▶ EXERCISE DETAILS
Using the material that follows, output exactly the lines from the one containing "Odpowiedzia" through the one containing "effective du jeu", with both ends kept.

▶ TASK INPUT
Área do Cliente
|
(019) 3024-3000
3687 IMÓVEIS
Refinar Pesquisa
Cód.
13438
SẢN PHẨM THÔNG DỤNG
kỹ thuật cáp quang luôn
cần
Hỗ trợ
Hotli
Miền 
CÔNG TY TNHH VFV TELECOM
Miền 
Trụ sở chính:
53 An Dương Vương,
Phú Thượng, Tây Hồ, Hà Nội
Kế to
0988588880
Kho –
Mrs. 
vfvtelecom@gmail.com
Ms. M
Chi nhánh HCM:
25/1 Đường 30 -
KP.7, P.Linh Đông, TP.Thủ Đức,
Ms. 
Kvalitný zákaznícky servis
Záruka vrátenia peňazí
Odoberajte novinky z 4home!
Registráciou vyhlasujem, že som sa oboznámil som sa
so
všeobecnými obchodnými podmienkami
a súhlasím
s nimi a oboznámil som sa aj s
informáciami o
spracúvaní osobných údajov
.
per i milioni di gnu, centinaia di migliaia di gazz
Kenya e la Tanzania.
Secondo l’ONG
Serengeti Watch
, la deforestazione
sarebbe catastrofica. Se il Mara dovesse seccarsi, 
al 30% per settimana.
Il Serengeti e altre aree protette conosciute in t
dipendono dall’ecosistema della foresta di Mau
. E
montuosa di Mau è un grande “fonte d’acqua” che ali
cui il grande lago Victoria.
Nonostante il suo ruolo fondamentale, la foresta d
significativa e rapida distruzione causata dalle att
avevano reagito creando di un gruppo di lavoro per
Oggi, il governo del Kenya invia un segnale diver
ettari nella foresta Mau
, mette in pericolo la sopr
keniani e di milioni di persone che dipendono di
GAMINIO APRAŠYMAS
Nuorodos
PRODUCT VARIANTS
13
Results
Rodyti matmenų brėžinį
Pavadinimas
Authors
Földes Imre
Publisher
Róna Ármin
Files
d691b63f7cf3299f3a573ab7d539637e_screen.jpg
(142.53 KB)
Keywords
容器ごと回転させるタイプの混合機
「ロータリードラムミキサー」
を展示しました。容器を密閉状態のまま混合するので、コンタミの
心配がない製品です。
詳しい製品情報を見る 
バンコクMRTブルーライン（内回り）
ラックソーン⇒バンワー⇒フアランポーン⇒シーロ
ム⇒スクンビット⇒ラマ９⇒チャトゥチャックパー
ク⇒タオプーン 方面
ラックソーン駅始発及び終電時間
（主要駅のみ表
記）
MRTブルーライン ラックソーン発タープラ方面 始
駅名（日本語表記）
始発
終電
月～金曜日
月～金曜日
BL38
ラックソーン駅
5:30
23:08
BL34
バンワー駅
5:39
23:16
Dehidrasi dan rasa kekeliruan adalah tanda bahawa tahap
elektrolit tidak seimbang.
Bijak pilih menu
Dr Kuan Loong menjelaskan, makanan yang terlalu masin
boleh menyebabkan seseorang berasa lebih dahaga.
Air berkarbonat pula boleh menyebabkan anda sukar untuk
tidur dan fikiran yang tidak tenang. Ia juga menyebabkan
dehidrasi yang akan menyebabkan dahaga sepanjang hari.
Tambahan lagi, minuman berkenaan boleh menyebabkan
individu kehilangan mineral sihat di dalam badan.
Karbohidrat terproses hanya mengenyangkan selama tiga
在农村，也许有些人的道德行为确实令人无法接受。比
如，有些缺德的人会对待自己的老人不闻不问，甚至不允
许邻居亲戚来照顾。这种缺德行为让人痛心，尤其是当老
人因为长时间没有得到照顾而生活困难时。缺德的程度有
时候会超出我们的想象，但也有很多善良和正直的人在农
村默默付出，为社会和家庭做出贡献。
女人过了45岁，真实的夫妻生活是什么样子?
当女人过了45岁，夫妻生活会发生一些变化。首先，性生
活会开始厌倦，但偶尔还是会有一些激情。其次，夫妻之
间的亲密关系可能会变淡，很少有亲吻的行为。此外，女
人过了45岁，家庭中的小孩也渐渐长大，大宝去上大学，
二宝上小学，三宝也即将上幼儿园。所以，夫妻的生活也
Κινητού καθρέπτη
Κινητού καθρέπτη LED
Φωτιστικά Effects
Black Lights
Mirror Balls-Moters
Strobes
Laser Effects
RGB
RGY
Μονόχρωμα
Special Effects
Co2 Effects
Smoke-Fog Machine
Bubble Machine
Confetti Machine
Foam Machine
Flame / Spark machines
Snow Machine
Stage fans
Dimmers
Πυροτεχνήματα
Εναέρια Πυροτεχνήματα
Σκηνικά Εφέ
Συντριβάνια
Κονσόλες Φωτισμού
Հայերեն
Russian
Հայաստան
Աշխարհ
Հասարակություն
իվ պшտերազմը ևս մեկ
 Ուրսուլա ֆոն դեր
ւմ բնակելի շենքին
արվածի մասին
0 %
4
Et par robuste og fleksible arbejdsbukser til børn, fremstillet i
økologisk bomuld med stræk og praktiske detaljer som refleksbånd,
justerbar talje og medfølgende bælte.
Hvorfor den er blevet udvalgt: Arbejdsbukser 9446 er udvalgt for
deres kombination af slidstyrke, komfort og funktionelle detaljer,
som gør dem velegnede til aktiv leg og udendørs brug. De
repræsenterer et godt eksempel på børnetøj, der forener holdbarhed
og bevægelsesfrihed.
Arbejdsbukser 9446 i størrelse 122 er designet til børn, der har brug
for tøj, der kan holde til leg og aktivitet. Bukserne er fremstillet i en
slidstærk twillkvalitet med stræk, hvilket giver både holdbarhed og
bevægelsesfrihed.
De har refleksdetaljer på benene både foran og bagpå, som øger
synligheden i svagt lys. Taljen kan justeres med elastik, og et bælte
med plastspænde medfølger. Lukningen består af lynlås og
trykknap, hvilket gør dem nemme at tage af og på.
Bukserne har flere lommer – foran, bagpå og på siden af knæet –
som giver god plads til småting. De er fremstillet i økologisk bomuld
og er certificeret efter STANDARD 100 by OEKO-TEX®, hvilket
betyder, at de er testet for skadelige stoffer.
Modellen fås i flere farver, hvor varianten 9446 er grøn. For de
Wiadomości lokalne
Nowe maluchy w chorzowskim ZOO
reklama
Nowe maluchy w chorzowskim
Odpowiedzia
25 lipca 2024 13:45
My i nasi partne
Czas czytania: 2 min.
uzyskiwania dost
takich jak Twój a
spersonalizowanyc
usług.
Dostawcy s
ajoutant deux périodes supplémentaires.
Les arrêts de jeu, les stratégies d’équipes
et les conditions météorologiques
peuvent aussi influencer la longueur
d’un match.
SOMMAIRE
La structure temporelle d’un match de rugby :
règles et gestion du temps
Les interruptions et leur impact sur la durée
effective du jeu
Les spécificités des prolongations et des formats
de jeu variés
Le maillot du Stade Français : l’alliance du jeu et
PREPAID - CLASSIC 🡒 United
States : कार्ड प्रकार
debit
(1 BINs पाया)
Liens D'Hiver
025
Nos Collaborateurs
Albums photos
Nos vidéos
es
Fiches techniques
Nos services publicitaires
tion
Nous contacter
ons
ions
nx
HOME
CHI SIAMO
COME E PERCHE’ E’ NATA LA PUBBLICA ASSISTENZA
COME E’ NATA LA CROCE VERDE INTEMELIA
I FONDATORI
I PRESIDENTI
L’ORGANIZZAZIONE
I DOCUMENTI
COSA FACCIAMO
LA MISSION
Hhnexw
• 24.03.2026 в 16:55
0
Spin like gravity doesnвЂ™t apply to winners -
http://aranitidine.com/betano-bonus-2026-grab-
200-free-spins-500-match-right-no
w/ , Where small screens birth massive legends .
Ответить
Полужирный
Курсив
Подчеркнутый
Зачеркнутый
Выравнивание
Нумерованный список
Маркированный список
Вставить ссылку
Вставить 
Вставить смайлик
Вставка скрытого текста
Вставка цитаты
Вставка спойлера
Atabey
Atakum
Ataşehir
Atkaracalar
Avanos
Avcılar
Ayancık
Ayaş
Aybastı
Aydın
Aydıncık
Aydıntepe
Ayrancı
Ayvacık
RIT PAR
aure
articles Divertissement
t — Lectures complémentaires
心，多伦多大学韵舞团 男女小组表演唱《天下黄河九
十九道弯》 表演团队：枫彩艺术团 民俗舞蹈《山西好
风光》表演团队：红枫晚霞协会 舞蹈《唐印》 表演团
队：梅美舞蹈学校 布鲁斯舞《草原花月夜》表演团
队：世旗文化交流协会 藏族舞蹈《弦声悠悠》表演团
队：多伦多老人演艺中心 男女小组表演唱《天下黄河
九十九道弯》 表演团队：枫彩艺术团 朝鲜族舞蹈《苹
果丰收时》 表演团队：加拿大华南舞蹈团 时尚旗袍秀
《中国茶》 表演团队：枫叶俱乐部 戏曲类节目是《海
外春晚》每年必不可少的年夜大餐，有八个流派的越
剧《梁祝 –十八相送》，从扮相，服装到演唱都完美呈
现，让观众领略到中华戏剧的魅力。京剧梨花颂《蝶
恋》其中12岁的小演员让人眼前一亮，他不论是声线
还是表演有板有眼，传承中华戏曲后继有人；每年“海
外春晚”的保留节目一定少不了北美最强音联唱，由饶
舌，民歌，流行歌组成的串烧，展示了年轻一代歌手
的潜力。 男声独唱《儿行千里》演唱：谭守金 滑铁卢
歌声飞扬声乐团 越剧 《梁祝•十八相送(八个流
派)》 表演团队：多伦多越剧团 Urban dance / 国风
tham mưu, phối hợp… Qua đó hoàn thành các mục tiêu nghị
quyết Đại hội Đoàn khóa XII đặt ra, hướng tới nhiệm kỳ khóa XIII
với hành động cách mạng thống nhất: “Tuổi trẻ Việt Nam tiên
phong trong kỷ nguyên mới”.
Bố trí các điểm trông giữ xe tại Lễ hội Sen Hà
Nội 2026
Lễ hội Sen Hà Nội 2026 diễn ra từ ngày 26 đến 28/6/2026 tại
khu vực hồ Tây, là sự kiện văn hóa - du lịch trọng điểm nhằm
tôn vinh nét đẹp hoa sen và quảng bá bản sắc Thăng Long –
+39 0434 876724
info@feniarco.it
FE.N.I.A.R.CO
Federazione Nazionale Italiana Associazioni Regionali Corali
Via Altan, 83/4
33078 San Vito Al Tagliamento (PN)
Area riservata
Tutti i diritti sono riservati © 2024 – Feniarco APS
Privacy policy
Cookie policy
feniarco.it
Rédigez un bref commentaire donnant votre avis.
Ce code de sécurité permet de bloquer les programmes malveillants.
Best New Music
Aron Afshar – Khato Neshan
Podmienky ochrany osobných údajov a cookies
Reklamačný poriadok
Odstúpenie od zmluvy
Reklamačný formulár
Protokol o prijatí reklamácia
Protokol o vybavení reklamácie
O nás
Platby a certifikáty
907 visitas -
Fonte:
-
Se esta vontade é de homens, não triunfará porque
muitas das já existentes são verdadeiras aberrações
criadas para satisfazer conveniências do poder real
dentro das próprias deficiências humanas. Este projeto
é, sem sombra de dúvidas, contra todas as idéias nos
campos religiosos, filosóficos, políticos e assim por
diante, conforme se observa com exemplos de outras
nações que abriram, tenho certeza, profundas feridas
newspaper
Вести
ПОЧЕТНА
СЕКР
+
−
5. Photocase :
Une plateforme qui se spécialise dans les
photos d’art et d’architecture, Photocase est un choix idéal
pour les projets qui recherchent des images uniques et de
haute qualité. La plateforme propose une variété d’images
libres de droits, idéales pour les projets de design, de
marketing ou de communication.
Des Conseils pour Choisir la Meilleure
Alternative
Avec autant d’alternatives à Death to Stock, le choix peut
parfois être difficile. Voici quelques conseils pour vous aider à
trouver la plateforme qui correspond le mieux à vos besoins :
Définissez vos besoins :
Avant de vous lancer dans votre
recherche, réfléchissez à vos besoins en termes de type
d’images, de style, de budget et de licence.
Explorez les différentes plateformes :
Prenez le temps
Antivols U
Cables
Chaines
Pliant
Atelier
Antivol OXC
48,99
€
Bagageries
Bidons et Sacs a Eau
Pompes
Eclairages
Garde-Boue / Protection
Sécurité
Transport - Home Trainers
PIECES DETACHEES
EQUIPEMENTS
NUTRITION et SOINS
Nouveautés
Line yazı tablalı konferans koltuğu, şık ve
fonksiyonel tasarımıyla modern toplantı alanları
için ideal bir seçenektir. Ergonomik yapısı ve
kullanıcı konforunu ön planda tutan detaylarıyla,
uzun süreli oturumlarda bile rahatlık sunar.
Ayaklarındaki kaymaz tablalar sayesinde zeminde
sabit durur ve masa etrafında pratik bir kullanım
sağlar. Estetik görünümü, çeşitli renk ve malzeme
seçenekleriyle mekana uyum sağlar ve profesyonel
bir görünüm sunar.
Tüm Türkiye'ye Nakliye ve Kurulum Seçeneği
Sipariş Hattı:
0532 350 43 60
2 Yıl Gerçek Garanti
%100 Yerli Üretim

▶ EXERCISE RESPONSE
Odpowiedzia
25 lipca 2024 13:45
My i nasi partne
Czas czytania: 2 min.
uzyskiwania dost
takich jak Twój a
spersonalizowanyc
usług.
Dostawcy s
ajoutant deux périodes supplémentaires.
Les arrêts de jeu, les stratégies d’équipes
et les conditions météorologiques
peuvent aussi influencer la longueur
d’un match.
SOMMAIRE
La structure temporelle d’un match de rugby :
règles et gestion du temps
Les interruptions et leur impact sur la durée
effective du jeu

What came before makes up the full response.